Non c’è logica e nemmeno saggezza in un simile modo di reagire.
Una persona consapevole ed evoluta cerca, quantomeno, di non scivolare subito nel panico dell’ignoto e osserva con attenzione il messaggio.
Una persona consapevoel ed evoluta comincia a farsi delle domande: che zona mi fa male? Che tipo di dolore è? Mentre faccio cosa? E soprattutto: cosa mi è successo ieri da avermi fatto reagire (fisicamente o emotivamente) in maniera non abituale inducendo i miei sistemi di recupero o riparazione a mettersi al lavoro?
Osservare l’approccio che abbiamo verso il nostro corpo fisico e riportarlo anche alle altre sfere di noi è un modo saggio ed evoluto di prendersi cura di sé, perché consente di recepire i messaggi che noi stessi ci stiamo inviando.
Andare nel panico, esagerare l’importanza del sintomo contribuendo soltanto ad aumentarne l’impronta nel nostro cervello e cercare immediatamente un modo per mettere a tacere quel messaggio è il tipico comportamento delle persone addormentate, totalmente disconnesse da se stesse e sorde a qualsiasi richiesta venga dal proprio universo interiore.

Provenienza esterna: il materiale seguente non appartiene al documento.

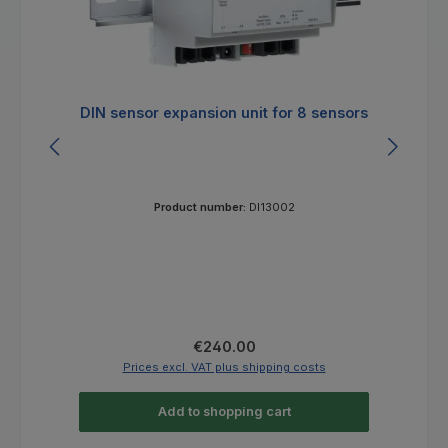
DIN sensor expansion unit for 8 sensors
E
Product number:
DI13002
Regular price:
€240.00
Prices excl. VAT plus shipping costs
Add to shopping cart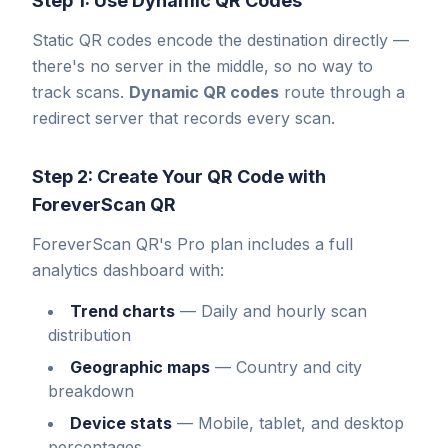
Step 1: Use Dynamic QR Codes
Static QR codes encode the destination directly —
there's no server in the middle, so no way to
track scans.
Dynamic QR codes
route through a
redirect server that records every scan.
Step 2: Create Your QR Code with
ForeverScan QR
ForeverScan QR's Pro plan includes a full
analytics dashboard with:
Trend charts
—
Daily and hourly scan
distribution
Geographic maps
—
Country and city
breakdown
Device stats
—
Mobile, tablet, and desktop
percentages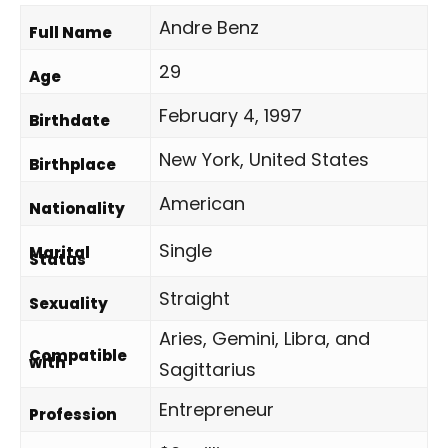
Andre Benz
Full Name
29
Age
February 4, 1997
Birthdate
New York, United States
Birthplace
American
Nationality
Single
Marital
Status
Straight
Sexuality
Aries, Gemini, Libra, and
Compatible
with
Sagittarius
Entrepreneur
Profession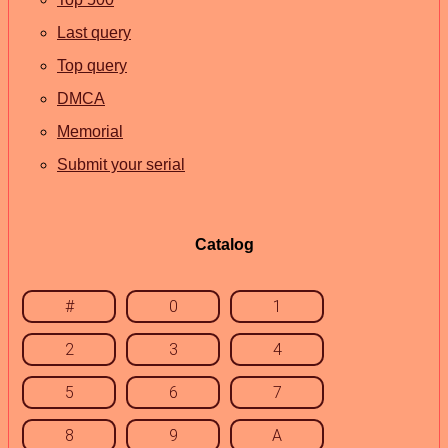
Last query
Top query
DMCA
Memorial
Submit your serial
Catalog
#
0
1
2
3
4
5
6
7
8
9
A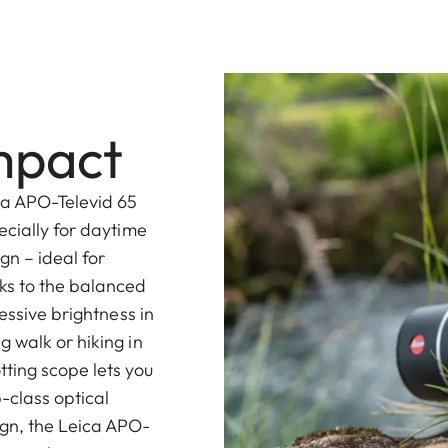
mpact
ca APO-Televid 65
ecially for daytime
gn – ideal for
ks to the balanced
essive brightness in
 walk or hiking in
ting scope lets you
-class optical
gn, the Leica APO-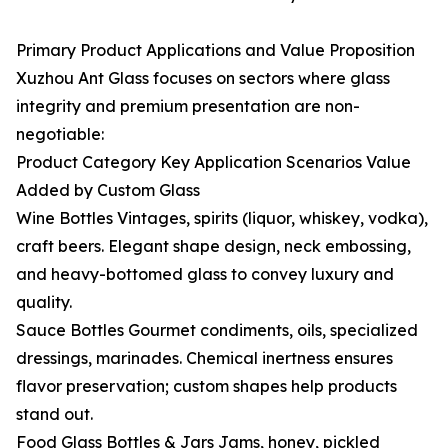
Primary Product Applications and Value Proposition
Xuzhou Ant Glass focuses on sectors where glass
integrity and premium presentation are non-
negotiable:
Product Category Key Application Scenarios Value
Added by Custom Glass
Wine Bottles Vintages, spirits (liquor, whiskey, vodka),
craft beers. Elegant shape design, neck embossing,
and heavy-bottomed glass to convey luxury and
quality.
Sauce Bottles Gourmet condiments, oils, specialized
dressings, marinades. Chemical inertness ensures
flavor preservation; custom shapes help products
stand out.
Food Glass Bottles & Jars Jams, honey, pickled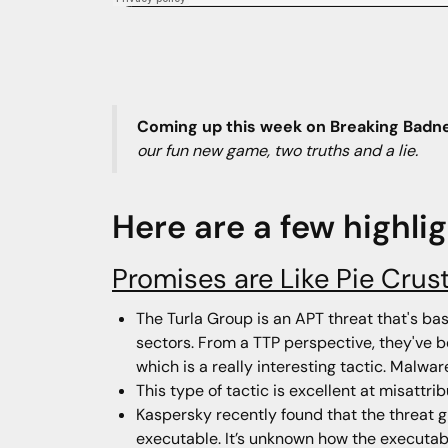
Coming up this week on Breaking Badn
our fun new game, two truths and a lie.
Here are a few highli
Promises are Like Pie Crus
The Turla Group is an APT threat that's ba
sectors. From a TTP perspective, they've b
which is a really interesting tactic. Malw
This type of tactic is excellent at misattri
Kaspersky recently found that the threat g
executable. It’s unknown how the executabl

Quindi impariamo ad ascoltarci di più, ad essere consapevoli dei moti esterni ma anche di quelli interni a noi, lasciamoci guidare dai nostri sintomi. Ognuno di noi vive nel proprio corpo, la nostra essenza è parte costituente di ogni nostra cellula, così ogni pensiero, emozione, ricordo, avvenimento si imprime in ogni cellula del corpo fisico condizionandolo.
È assurdo pensare : non so cosa sta succedendo alla mia schiena! O alla mia pancia! O al mio braccio! Ricorda che è tuo!
Esci dall’ipnosi che ti vuole estraneo a te stesso e ritorna a essere padrone di ciò che è al tuo servizio.
È un percorso lungo. Ti conviene iniziare subito.